Вилли чувствовал холод, расходившийся от непогребенной мумии, от холодного рта, от смерзшихся век. Ни один седой волосок не шелохнется. Ребра под опавшей рубашкой каменно-неподвижны. Землистые губы словно из сухого льда. Вытащи его наружу — от него пар пойдет!

Санитары переглянулись, кивнули полисменам. Полицейские шагнули вперед.

— Джентльмены! — мистер Дарк рукой, украшенной жутким тарантулом, ухватил рукоять рубильника. — Сейчас на ваших глазах сто тысяч вольт пронижут тело мистера Электрико!

— Нет, не позволяйте ему! — закричал Вилли. Полицейские сделали еще по шагу вперед. Санитары открыли рты, собираясь сказать что-то. Мистер Дарк метнул на Джима властный взгляд. И Джим тут же крикнул:

— Да нет! Все в порядке!

— Ты что, Джим?!

— Брось ты, Вилли, все нормально.

— Всем отойти! — Тарантул впился в рубильник. — Этот человек в трансе! Я загипнотизировал его. Нельзя нарушать чары, это может ему повредить.

Санитары закрыли рты. Полицейские остановились.

— Сто тысяч вольт — и после этого он будет как огурчик!

— Нет!

Полицейский сгреб Вилли. Человек-в-Картинках и все твари, населявшие его, повернули рубильник. Тотчас огни в шатре погасли.
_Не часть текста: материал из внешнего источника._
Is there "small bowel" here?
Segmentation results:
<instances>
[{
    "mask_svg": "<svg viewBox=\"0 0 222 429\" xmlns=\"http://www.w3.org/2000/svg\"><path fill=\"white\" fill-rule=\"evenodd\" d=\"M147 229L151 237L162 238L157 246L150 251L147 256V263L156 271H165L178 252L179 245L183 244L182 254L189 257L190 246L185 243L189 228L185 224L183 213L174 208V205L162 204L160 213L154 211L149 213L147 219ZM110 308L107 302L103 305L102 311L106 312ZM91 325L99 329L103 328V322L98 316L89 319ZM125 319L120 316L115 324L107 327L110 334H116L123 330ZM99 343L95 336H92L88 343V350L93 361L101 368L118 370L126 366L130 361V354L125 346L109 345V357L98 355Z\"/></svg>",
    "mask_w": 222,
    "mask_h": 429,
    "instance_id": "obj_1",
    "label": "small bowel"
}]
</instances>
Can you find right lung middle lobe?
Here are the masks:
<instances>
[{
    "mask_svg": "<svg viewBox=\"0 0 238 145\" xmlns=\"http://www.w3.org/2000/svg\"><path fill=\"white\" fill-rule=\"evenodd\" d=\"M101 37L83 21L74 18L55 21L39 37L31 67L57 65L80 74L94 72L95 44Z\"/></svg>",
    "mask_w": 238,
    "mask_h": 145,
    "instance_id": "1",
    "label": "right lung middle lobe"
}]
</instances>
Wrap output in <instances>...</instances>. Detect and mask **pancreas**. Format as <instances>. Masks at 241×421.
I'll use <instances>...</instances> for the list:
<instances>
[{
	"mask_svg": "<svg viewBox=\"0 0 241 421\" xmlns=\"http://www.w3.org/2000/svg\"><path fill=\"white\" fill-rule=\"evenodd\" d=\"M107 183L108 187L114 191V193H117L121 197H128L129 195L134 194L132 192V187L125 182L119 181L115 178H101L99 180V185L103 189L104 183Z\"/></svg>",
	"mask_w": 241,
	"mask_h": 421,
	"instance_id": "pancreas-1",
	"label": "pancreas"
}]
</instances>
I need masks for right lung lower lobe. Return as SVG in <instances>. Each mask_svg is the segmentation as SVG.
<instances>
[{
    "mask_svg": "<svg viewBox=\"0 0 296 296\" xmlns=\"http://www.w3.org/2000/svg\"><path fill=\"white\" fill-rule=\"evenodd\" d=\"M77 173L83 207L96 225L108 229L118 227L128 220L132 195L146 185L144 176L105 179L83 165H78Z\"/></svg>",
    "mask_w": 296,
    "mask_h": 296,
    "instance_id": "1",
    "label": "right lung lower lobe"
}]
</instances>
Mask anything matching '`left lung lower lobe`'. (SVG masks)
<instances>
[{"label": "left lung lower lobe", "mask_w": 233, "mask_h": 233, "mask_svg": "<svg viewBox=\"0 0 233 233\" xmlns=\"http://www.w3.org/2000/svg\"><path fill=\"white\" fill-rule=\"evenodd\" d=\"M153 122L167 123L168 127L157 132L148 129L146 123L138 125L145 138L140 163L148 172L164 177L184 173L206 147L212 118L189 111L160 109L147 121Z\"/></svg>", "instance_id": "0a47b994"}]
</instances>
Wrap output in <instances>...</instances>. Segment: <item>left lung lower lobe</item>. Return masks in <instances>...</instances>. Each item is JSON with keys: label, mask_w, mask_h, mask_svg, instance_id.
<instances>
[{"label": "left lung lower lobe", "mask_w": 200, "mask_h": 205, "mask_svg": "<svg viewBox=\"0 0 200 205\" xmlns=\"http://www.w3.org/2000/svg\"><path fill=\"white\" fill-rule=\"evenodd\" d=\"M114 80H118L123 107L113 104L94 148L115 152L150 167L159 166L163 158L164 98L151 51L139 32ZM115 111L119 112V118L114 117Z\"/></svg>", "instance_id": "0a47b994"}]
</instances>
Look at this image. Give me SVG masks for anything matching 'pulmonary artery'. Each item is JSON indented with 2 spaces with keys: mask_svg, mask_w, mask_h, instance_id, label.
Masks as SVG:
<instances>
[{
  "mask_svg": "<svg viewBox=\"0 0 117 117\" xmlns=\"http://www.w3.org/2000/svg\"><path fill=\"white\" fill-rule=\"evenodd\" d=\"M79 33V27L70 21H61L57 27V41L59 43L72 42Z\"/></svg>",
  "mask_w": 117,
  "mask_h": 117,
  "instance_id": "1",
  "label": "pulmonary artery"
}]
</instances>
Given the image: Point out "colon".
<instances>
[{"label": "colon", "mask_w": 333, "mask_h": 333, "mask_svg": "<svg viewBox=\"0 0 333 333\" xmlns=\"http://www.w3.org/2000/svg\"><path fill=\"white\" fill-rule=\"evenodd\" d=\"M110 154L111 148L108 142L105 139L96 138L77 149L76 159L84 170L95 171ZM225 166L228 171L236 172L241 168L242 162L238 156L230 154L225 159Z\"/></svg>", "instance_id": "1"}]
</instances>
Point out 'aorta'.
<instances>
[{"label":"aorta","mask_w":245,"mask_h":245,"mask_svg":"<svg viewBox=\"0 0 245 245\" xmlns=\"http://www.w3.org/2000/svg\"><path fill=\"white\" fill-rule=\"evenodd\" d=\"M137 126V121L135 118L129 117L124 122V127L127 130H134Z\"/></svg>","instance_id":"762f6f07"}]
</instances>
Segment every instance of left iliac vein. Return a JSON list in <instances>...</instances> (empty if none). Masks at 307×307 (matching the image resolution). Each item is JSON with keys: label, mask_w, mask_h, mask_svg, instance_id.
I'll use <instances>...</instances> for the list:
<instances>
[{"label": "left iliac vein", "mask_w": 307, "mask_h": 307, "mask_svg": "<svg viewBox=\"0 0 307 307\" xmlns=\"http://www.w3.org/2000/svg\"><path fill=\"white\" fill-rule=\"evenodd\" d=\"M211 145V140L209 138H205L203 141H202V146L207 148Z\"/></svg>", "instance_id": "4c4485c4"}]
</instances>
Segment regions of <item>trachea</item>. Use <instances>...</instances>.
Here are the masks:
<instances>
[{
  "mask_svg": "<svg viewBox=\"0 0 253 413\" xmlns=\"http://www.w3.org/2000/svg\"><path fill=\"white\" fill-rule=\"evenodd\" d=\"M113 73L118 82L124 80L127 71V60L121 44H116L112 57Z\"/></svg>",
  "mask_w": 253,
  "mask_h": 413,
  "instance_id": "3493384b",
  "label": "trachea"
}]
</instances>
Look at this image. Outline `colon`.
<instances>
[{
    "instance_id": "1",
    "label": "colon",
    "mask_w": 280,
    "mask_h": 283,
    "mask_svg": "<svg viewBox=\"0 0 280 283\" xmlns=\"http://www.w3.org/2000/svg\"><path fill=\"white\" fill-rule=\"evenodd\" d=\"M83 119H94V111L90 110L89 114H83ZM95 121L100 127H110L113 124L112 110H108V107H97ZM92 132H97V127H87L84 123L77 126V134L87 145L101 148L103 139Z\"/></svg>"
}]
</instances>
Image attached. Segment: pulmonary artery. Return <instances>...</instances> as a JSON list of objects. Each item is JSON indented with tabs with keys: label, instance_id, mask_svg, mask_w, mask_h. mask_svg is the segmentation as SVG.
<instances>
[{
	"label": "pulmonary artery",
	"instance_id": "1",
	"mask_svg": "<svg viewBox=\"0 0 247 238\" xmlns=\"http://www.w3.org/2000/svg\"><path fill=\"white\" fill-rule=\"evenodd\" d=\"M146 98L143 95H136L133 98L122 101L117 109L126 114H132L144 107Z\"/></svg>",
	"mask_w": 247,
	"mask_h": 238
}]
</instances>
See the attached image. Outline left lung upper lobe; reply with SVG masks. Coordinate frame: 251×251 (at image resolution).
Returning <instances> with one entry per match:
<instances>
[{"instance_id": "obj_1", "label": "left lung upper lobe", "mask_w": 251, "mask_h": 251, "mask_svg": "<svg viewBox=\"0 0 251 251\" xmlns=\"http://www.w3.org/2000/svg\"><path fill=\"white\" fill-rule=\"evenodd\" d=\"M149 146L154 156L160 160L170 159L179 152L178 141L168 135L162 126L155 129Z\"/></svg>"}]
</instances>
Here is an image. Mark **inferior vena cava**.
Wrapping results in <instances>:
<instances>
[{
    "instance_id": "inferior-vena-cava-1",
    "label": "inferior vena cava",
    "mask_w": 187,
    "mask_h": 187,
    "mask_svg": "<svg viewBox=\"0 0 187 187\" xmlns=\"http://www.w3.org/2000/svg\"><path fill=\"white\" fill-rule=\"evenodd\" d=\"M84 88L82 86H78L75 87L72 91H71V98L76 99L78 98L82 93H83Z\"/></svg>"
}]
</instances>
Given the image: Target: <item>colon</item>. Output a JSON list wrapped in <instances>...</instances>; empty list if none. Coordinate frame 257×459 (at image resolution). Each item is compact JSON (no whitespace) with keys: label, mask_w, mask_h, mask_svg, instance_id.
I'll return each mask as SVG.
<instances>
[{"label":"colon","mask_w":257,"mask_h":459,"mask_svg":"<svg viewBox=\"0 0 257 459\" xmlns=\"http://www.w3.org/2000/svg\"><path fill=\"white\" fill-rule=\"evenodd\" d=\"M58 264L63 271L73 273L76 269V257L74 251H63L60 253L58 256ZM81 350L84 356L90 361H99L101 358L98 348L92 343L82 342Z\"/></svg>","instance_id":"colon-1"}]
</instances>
Полицейские, санитары, мальчишки разом подскочили. Электрический Стул превратился в камин, в нем, как сухое полено, полыхал старик. Полицейские отпрянули, санитары подались вперед. Уродцы в клетках вытянули головы. Синий огонь плясал, отражаясь во множестве глаз.

Старик был мертв, как камень. Но теперь в него вливалась новая, электрическая жизнь. Электричество кипело на его ушных раковинах, мельтешило в глубоких ноздрях, словно в пересохших колодцах, выложенных камнем, вползало синими змейками в скрюченные пальцы.

Рот Человека-в-Картинках открыт. Наверное, он кричит что-то. Никто не слышит его за шипением, треском и маленькими взрывами энергии. Она везде: вверху, внизу, справа, слева от человека и его кресла-тюрьмы.

— Оживай! — гудит вокруг. — Оживай! — кричат грозовые разряды. — Оживай! — вопит мистер Дарк, и слышит его только Джим, читающий по губам. Вилли тоже понимает: воля мистера Дарка толкает старца, пытается пересоздать его заново, отодрать душу, растопить восковой дух…

— Он же мертвый! — Нет, никто не слышит Вилли, как ни надрывайся, как ни перекрикивай грохот молний.

— Живой! — Губы мистера Дарка причмокнули. Живой! Оживает. Он передвинул переключатель в последнюю, крайнюю позицию. Жив! Где-то надсадно выли динамо-машины, скрипели, визжали, выдавливая дьявольскую энергию. Свет стал бутылочно-зеленым.

«Мертвый! Мертвый!» — думал Вилли.

«Живой! Живой!» — кричали машины, вопили огонь и молнии, выкрикивали глотки орды сине-багровых тварей, усеявших разрисованное тело.

У старца встали дыбом волосы на голове. С ногтей стекали на пол искры. Зеленый горячий огонь трепетал возле сомкнутых век.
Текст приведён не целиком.